The problem is, if I access the individual items on the collection and try to call the 'doSomething' method in the 'Processor', it will not be able do decide which method to use (afaik). So my question is: Is there any way to fetch the items in the collection with the right derived-type?


Solution

  • If you are going to keep the doSomething method as it is, this is what is called multiple dispatch and is NOT currently supported by C++.

    If it were a virtual member function of BaseClass then yes it would be the run of the mill C++ polymorphism on the object it is being invoked on, but it would still NOT automatically infer the type of the arguement.
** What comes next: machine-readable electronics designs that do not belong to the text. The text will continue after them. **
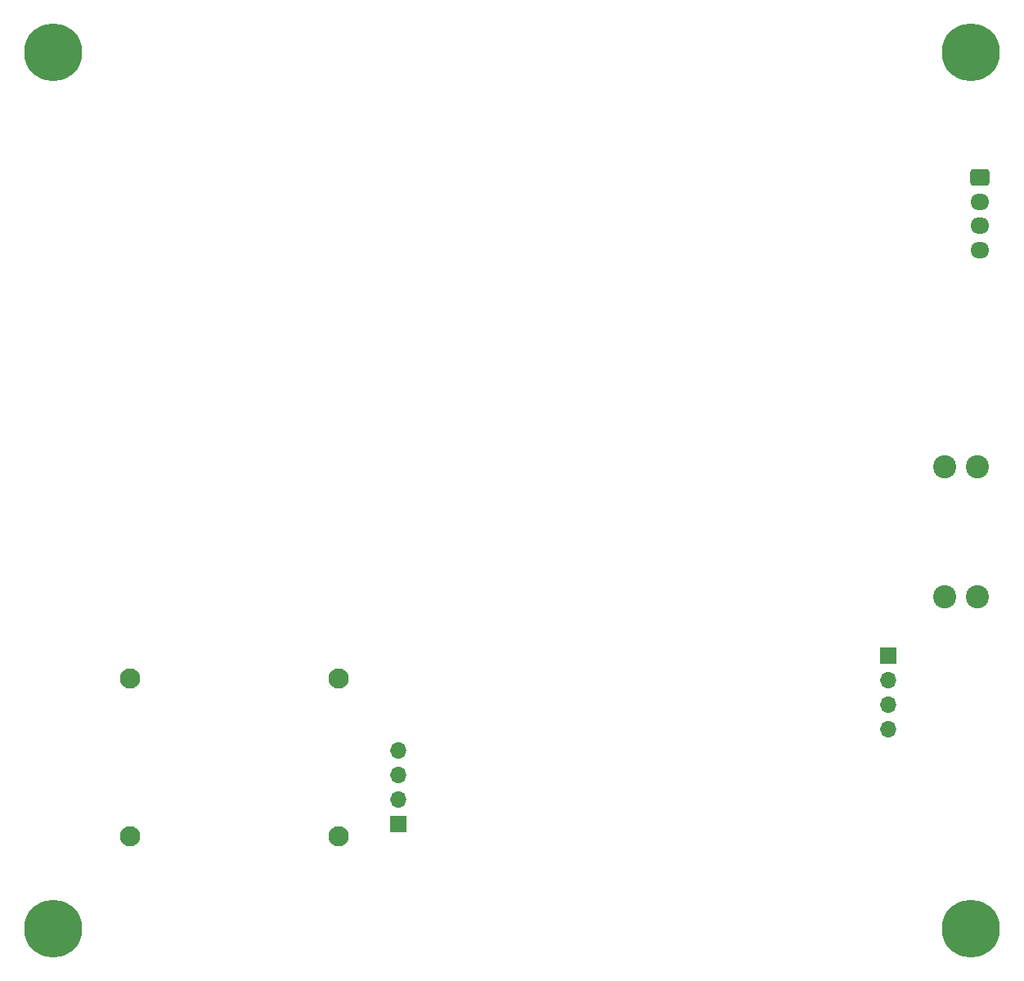
<source format=gbr>
%TF.GenerationSoftware,KiCad,Pcbnew,8.0.4-8.0.4-0~ubuntu22.04.1*%
%TF.CreationDate,2024-08-29T14:54:41-03:00*%
%TF.ProjectId,communication_board,636f6d6d-756e-4696-9361-74696f6e5f62,rev?*%
%TF.SameCoordinates,Original*%
%TF.FileFunction,Soldermask,Bot*%
%TF.FilePolarity,Negative*%
%FSLAX46Y46*%
G04 Gerber Fmt 4.6, Leading zero omitted, Abs format (unit mm)*
G04 Created by KiCad (PCBNEW 8.0.4-8.0.4-0~ubuntu22.04.1) date 2024-08-29 14:54:41*
%MOMM*%
%LPD*%
G01*
G04 APERTURE LIST*
G04 Aperture macros list*
%AMRoundRect*
0 Rectangle with rounded corners*
0 $1 Rounding radius*
0 $2 $3 $4 $5 $6 $7 $8 $9 X,Y pos of 4 corners*
0 Add a 4 corners polygon primitive as box body*
4,1,4,$2,$3,$4,$5,$6,$7,$8,$9,$2,$3,0*
0 Add four circle primitives for the rounded corners*
1,1,$1+$1,$2,$3*
1,1,$1+$1,$4,$5*
1,1,$1+$1,$6,$7*
1,1,$1+$1,$8,$9*
0 Add four rect primitives between the rounded corners*
20,1,$1+$1,$2,$3,$4,$5,0*
20,1,$1+$1,$4,$5,$6,$7,0*
20,1,$1+$1,$6,$7,$8,$9,0*
20,1,$1+$1,$8,$9,$2,$3,0*%
G04 Aperture macros list end*
%ADD10C,2.100000*%
%ADD11C,0.800000*%
%ADD12C,6.000000*%
%ADD13R,1.700000X1.700000*%
%ADD14O,1.700000X1.700000*%
%ADD15RoundRect,0.250000X-0.725000X0.600000X-0.725000X-0.600000X0.725000X-0.600000X0.725000X0.600000X0*%
%ADD16O,1.950000X1.700000*%
%ADD17C,2.400000*%
G04 APERTURE END LIST*
D10*
%TO.C,*%
X132800000Y-109500000D03*
%TD*%
%TO.C,*%
X132800000Y-93200000D03*
%TD*%
D11*
%TO.C,REF\u002A\u002A*%
X196050000Y-28300000D03*
X196709010Y-26709010D03*
X196709010Y-29890990D03*
X198300000Y-26050000D03*
D12*
X198300000Y-28300000D03*
D11*
X198300000Y-30550000D03*
X199890990Y-26709010D03*
X199890990Y-29890990D03*
X200550000Y-28300000D03*
%TD*%
%TO.C,REF\u002A\u002A*%
X196050000Y-119100000D03*
X196709010Y-117509010D03*
X196709010Y-120690990D03*
X198300000Y-116850000D03*
D12*
X198300000Y-119100000D03*
D11*
X198300000Y-121350000D03*
X199890990Y-117509010D03*
X199890990Y-120690990D03*
X200550000Y-119100000D03*
%TD*%
D13*
%TO.C,J2*%
X139000000Y-108300000D03*
D14*
X139000000Y-105760000D03*
X139000000Y-103220000D03*
X139000000Y-100680000D03*
%TD*%
D11*
%TO.C,REF\u002A\u002A*%
X101050000Y-119100000D03*
X101709010Y-117509010D03*
X101709010Y-120690990D03*
X103300000Y-116850000D03*
D12*
X103300000Y-119100000D03*
D11*
X103300000Y-121350000D03*
X104890990Y-117509010D03*
X104890990Y-120690990D03*
X105550000Y-119100000D03*
%TD*%
D13*
%TO.C,J1*%
X189738000Y-90805000D03*
D14*
X189738000Y-93345000D03*
X189738000Y-95885000D03*
X189738000Y-98425000D03*
%TD*%
D15*
%TO.C,J4*%
X199200000Y-41300000D03*
D16*
X199200000Y-43800000D03*
X199200000Y-46300000D03*
X199200000Y-48800000D03*
%TD*%
D11*
%TO.C,REF\u002A\u002A*%
X101050000Y-28300000D03*
X101709010Y-26709010D03*
X101709010Y-29890990D03*
X103300000Y-26050000D03*
D12*
X103300000Y-28300000D03*
D11*
X103300000Y-30550000D03*
X104890990Y-26709010D03*
X104890990Y-29890990D03*
X105550000Y-28300000D03*
%TD*%
D17*
%TO.C,J3*%
X195531000Y-84713000D03*
X195531000Y-71243000D03*
X198931000Y-84713000D03*
X198931000Y-71243000D03*
%TD*%
D10*
%TO.C,*%
X111200000Y-109500000D03*
%TD*%
%TO.C,*%
X111200000Y-93200000D03*
%TD*%
M02*

</source>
    To get around this you can do something like what is suggested in the earlier link

    void collideWith(Thing& other) {
         // dynamic_cast to a pointer type returns NULL if the cast fails
         // (dynamic_cast to a reference type would throw an exception on failure)
         if (Asteroid* asteroid = dynamic_cast<Asteroid*>(&other)) {
             // handle Asteroid-Asteroid collision
         } else if (Spaceship* spaceship = dynamic_cast<Spaceship*>(&other)) {
             // handle Asteroid-Spaceship collision
         } else {
             // default collision handling here
         }
     }
    

    Basically keep casting to various possible Derived classes until one works and call one of the methods appropriately(no special effort since the compiler knows what type you are trying to cast to).

    IMPORTANT: as @WhozCraig points out, your vector needs to hold pointers to avoid Object-Slicing and render this whole question moot.